Another example of an oilfield activity is hydraulic fracturing. Fracturing refers to methods used to stimulate the production of target fluids (i.e., hydrocarbons) resident in the subsurface, for example, oil, natural gas, and brines.
A fracture is a crack or surface of breakage within rock or a formation. Often, fracturing creates a fracture zone through which target fluids and hydrocarbons can more easily flow to the wellbore. A fracture zone is a zone having multiple fractures, or cracks in the formation. A typical fracture zone is shown in context, in FIG. 3.
FIG. 3 shows a diagram of hydraulic fracturing used in oilfield operation. The wellbore 30 extends to and potentially through the fracture zone 32. The vertical extent of the hydrocarbon-producing zone can be coextensive with the fracture-zone height. These two coextensive zones are shown bounded by upper bound 34 and lower bound 45. Fractures are created in a target formation by applying hydraulic pressure through perforations 36, 38, 40, 42, 44, 46 in the well casing. The perforations 36, 38, 40, 42, 44, 46 allow the fracturing fluid to flow from wellbore 30 to the target formation. The reservoir may be present beyond a single fracture zone 32 in the subterranean formation.
Hydraulic fracturing involves literally breaking or fracturing a portion of the surrounding strata, by injecting a specialized fluid into the wellbore directed at the face of the geologic formation at pressures sufficient to initiate and extend a fracture in the formation. More particularly, when a fluid is injected through a wellbore, the fluid may exit through holes or perforations in the well casing and against the face of the formation. The fluid flows at a pressure and flow rate sufficient to overcome the minimum in situ stress (also known as minimum principal regional stress) to initiate and/or extend a fracture(s) into the formation. In practice, fracturing a well can be a highly complex operation performed with orchestration of equipment, engineers and technicians, and computers that monitor rates, pressures, volumes, in real time.

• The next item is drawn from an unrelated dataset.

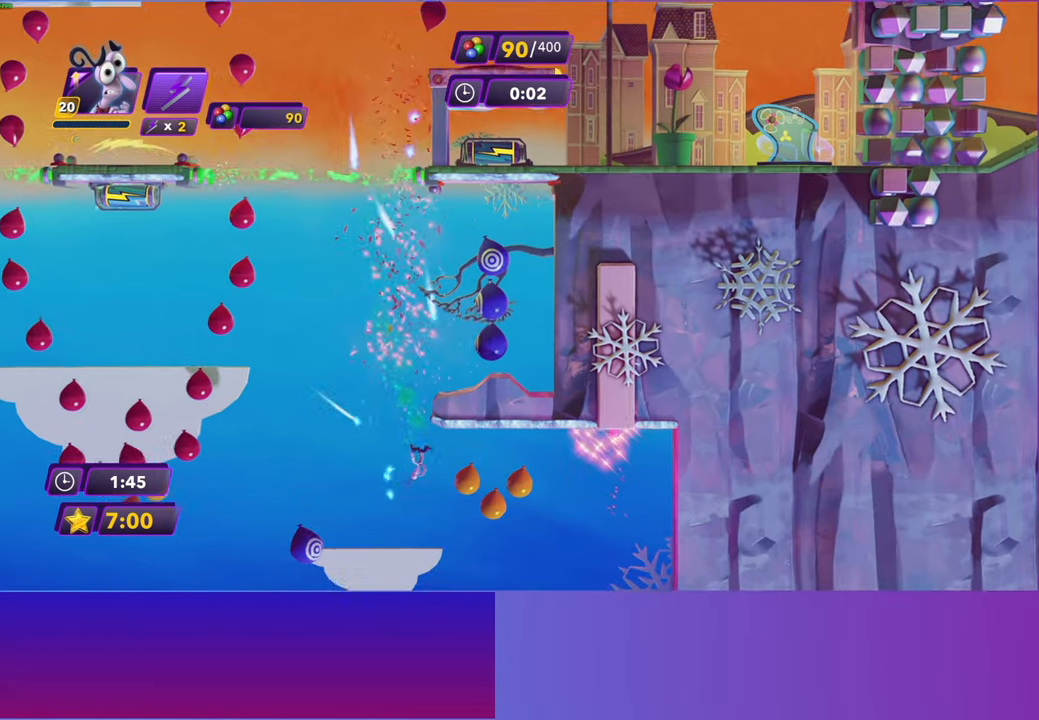
{"buttons": [], "left_stick": "right", "right_stick": "center", "events": []}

During a typical fracturing job, tens of thousands of gallons of materials can be pumped into the formation at pressures high enough to actually split the formation, thousands of feet below the earth's surface. Fracturing fluids of the prior art may be based on oil, water, a combination of water and methanol or water and oil. Highly viscous fracturing fluids have been the preferred choice. As a result, pumps with great power are used to inject the fracturing fluids, as well as remove them. The fracturing fluids, other than the salt content they may contain, are considered inert in the sense that they typically have low ionic concentrations when introduced to the wellbore. Fracturing fluids may also be used to transport proppants. A proppant is a solid granular material that may lodge in a fracture and support the sides of the fracture, keeping it open. A proppant may not be effective if the formation adjacent the fractures contains shale or clayey sandstone which may soften because of water adsorption.